Hello, welcome back to the course on Model Signal Processing for Music Applications.

In the previous programming lecture,

we talked about the HPR model, the Harmonic Plus Residual model.

That was the idea of modeling a sound with a harmonic and residual component.

And we talked about the implementation in the SMS tools package.

Now, we want to go a step further and talk about the hpsModel,

the Harmonics plus Stochastic model.

So now, we are modelling the residual that we obtained with

the stochastic modeling approach.

So, we obtain a harmonic and stochastic representation of a particular sound.

So the diagram, the block diagram, is very similar.

The whole thing for the analysis is the same

until we obtain the residual spectrum of X, Xr[k].

And then instead of just going and summing it with a harmonic component,

what we are doing is approximating it with a stochastic approximation.

So, by assuming the magnitude spectrum and

then the synthesis is done by generating random numbers for

the phase, and combining it with a sort of an interpolated version

of these approximations so that we generate a complete spectrum.

And this stochastic spectrum can then be added back to the harmonic component.

The great advantage of these stochastic approximation is that now

we are more flexible, we can do many more things on this

representation apart from being much more compact.

See, this is stochastic approximation,

reduces the amount of information that is required to reconstruct a signal.

So apart from being a compactor presentation, is a more flexible,

and will be able to do quite a few things with that.

So let's start from the same code that we looked at in the last lecture,

which was this code in which, well now I changed the sound.

Now I use the foot sound, but basically it performs

the harmonic analysis by taking a 50 and detecting the zero,

so it performs the harmonic analysis steps.

And then it synthesizes those harmonics and

it subtracts them from the orignal signal.

It recomputes the spectrum of the original signal with the same window size and

type than the one that is in this generated sinusoidal spectrum.

So we need to multiply it by a window, and

we need to choose the window size that was the same

then was used for the sinusoidal synthesis.

And, we can then subtract the harmonics from

the original signal and obtain the residual.

And now in this lecture,

basically we focus on the stochastic approximation of these residuals.

These three lines are doing that.

So, the first is we are converting it to a DV scale.

So, we are converting half of the magnitude spectrum to a DV scale and

we obtain a new magnitude spectrum.

And then we call this function called resample with this, my new spectrum,

and of course with values that are above a certain threshold.

And we are converting it to a shorter array.

And the size of this new array,

is the size that we started from multiplied by stocf.

And stocf is our stochastic factor approximation.

Basically, is moving approximation or down sampling factor.

So basically, it means that the output array

will be 40% of the original spectrum.

And then, we are up sampling again to the size that we

started with in order that then we can do the resynthesis.

So in fact, resample can be use both for down sampling and for up sampling.

And it uses the DFT approach.

So, let's talk a little bit about that.

So, we can go to do the documentation on the resample of function within scipy.

So this is the documentation, so it takes an array,

it takes the size of the output array.

So either less or more, so you can down sample or up sample.

And well, there is some optional arguments also that allow us to give a particular

window or to give more multidimensional array and process only part of that.

And since Python of course is all open source,

we can also see the source code of this function.

And as I said, well, every sample uses an frequency-response

approach to do downsampling and upsampling.

And what it does is, it performs first the FFT

of the input signal then it will basically cut the spectrum or

append samples depending if its down sampling or up sampling.

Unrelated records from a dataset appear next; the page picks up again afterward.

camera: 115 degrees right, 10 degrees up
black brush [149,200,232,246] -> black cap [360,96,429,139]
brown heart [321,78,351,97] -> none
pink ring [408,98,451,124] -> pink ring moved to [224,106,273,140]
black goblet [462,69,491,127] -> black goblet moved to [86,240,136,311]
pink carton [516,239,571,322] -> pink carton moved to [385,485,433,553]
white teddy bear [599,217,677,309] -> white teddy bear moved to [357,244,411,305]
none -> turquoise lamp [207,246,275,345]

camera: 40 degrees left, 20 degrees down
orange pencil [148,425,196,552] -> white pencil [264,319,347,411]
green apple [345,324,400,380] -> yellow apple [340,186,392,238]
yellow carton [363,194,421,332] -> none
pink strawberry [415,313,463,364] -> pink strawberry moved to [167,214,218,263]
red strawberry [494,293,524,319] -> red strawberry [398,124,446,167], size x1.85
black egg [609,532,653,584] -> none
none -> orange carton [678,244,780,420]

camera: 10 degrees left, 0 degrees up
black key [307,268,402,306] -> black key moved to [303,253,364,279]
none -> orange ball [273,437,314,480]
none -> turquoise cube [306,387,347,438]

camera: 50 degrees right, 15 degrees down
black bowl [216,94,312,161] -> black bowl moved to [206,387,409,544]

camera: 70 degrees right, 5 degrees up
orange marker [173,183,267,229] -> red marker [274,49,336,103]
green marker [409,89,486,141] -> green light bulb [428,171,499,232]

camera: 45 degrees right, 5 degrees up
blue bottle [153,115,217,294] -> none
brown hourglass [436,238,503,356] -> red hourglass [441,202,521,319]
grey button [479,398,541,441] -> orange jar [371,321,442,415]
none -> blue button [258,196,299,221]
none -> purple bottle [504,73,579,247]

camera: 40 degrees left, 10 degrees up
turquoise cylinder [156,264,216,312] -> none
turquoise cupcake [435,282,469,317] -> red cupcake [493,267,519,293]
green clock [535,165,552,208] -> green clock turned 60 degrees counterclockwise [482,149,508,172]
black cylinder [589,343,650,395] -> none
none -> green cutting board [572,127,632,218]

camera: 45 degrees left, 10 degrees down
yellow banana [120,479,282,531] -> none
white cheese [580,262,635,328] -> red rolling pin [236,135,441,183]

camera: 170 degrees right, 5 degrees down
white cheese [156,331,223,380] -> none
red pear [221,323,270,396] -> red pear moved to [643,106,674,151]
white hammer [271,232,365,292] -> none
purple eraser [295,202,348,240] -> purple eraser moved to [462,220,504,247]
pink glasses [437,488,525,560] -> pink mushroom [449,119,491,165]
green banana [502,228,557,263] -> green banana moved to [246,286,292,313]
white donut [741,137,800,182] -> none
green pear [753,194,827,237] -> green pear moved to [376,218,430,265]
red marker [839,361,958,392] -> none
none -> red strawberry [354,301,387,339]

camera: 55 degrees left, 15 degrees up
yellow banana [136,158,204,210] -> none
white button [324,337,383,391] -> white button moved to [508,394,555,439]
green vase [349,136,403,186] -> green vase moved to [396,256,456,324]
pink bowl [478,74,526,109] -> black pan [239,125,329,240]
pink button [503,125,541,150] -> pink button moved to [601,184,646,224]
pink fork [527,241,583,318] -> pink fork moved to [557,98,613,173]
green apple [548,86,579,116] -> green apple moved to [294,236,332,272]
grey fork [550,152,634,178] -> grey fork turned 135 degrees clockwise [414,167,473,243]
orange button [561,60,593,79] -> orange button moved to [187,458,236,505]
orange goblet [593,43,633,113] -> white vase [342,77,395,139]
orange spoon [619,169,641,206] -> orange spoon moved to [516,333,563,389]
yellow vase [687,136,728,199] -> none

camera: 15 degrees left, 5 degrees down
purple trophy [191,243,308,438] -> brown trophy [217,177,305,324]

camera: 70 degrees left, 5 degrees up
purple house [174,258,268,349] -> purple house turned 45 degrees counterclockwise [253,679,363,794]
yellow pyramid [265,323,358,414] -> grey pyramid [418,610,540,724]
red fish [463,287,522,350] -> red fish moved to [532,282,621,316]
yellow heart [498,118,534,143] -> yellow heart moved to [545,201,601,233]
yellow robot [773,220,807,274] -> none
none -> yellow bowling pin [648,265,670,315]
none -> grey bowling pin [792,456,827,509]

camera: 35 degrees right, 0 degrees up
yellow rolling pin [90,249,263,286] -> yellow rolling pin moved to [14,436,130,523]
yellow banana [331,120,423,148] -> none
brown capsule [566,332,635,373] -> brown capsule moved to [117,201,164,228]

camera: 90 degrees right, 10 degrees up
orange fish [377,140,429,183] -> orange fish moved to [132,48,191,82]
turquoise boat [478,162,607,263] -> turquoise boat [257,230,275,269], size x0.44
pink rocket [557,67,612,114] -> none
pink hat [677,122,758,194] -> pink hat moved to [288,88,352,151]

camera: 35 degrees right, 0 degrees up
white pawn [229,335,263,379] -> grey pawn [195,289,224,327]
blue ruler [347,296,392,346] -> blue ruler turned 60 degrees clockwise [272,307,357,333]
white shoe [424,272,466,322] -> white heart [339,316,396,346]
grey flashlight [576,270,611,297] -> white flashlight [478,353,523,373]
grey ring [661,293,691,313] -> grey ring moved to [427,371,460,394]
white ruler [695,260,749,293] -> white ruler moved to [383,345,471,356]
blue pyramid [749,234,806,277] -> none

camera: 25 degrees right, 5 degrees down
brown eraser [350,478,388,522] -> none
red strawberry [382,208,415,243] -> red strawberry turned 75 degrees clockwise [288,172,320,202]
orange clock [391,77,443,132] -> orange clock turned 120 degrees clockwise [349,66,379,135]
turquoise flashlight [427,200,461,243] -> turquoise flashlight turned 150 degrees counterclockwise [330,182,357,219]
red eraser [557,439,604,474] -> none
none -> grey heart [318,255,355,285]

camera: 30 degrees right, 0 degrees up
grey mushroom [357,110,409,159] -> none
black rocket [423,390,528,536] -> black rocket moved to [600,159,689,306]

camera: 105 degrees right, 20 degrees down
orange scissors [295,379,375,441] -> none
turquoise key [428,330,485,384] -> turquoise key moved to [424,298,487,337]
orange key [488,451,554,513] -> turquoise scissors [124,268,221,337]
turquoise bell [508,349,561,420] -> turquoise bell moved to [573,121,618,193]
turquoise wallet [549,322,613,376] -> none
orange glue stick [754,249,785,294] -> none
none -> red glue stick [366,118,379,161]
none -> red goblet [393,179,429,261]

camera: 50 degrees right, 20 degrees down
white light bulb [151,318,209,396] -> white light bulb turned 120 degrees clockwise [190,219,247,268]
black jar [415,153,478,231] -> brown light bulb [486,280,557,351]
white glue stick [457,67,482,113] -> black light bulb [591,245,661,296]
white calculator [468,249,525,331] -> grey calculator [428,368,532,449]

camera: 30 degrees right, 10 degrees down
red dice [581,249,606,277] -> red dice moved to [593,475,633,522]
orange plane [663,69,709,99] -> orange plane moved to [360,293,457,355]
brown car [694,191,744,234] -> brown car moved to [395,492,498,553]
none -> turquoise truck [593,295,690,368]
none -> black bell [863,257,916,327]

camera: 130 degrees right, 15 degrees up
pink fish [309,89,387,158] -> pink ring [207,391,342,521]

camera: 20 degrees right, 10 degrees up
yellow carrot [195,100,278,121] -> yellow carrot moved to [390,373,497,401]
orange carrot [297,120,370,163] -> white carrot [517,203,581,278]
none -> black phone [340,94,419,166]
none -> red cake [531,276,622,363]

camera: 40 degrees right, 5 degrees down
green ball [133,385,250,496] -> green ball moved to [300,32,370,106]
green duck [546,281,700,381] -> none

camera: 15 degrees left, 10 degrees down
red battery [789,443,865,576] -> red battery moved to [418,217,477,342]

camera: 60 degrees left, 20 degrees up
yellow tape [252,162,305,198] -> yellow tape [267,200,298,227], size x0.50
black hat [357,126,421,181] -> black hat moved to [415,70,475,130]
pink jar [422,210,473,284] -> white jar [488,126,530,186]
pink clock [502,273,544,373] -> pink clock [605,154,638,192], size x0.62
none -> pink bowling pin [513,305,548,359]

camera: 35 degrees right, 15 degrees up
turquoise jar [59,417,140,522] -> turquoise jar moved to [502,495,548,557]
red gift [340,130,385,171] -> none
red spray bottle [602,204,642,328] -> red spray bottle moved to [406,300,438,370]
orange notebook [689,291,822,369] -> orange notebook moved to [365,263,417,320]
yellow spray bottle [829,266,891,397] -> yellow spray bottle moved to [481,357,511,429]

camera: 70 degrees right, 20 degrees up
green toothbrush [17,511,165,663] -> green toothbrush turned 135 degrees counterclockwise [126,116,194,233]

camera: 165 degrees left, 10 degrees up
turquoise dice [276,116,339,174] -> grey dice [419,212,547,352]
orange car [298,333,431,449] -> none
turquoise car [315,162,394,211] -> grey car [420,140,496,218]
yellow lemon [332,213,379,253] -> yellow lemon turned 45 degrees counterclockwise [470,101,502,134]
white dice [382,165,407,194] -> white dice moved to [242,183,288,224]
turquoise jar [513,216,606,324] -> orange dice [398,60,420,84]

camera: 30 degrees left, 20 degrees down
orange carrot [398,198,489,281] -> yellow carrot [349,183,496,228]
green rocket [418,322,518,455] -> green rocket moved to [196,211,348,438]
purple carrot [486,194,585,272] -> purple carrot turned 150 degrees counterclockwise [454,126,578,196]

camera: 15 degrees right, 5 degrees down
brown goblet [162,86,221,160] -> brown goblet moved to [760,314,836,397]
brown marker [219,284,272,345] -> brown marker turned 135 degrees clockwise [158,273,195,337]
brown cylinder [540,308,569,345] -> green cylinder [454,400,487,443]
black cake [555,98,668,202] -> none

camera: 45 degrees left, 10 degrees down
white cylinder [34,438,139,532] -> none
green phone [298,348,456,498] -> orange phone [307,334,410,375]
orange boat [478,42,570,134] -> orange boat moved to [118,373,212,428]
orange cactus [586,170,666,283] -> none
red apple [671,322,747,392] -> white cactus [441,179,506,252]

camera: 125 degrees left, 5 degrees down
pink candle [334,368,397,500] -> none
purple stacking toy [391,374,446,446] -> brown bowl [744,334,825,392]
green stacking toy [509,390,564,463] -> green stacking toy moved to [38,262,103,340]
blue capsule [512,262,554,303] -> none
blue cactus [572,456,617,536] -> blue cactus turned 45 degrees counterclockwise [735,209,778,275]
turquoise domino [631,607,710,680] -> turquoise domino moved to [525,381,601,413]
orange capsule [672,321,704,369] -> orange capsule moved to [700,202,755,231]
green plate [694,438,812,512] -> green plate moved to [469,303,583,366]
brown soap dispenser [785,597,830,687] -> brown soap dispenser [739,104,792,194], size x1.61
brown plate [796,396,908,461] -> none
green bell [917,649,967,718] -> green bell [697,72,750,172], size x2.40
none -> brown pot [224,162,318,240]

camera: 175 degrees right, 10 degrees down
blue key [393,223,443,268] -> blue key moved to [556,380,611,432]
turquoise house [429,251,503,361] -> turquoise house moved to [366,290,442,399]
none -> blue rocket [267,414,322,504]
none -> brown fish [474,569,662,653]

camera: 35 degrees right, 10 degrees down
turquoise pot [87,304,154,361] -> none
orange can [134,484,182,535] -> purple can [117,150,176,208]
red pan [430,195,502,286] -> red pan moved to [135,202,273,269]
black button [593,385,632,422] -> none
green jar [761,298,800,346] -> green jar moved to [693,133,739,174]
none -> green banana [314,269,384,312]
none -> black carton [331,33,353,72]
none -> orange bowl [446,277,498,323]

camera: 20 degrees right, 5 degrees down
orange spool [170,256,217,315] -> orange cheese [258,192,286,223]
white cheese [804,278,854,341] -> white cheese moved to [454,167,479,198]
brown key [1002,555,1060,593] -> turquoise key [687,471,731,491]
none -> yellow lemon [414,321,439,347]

And then, once we have recomputed a longer or a shorter spectrum by cutting or

appending zeroes, we perform the inverse of 50.

That's a quite straightforward, simple way of performing

interpolation or downsampling or upsampling.

So we go back here, so this returning for

the first three samples, we will return less samples and

then afterwards we will convert it to this up sample version

that will be a smooth version of the spectrum we started with.

Let's run this, so we can see how that works.

So, let's run test4.

Okay and now we can plot the original spectrum.

So, mxr is already the dB version of the spectrum and half of it.

Okay, so this is our residual spectrum.

And then we plot on top of that the stocEnv, that's of the same size but

a smooth version because it's a result of having first down tempo.

And then, up sample with interpolation.

Okay so, as you see we are very much in fact if we zoom into any of these regions,

we see that the green line is the smooth version but

it is of course is smoother than the original one,

but it follows quite well, the original signal.

So, let's change the stochastic factor of 0.4 and let's put maybe 0.1.

So then, that will be a stronger smoothing factor.

And if we save this, and then we compute it.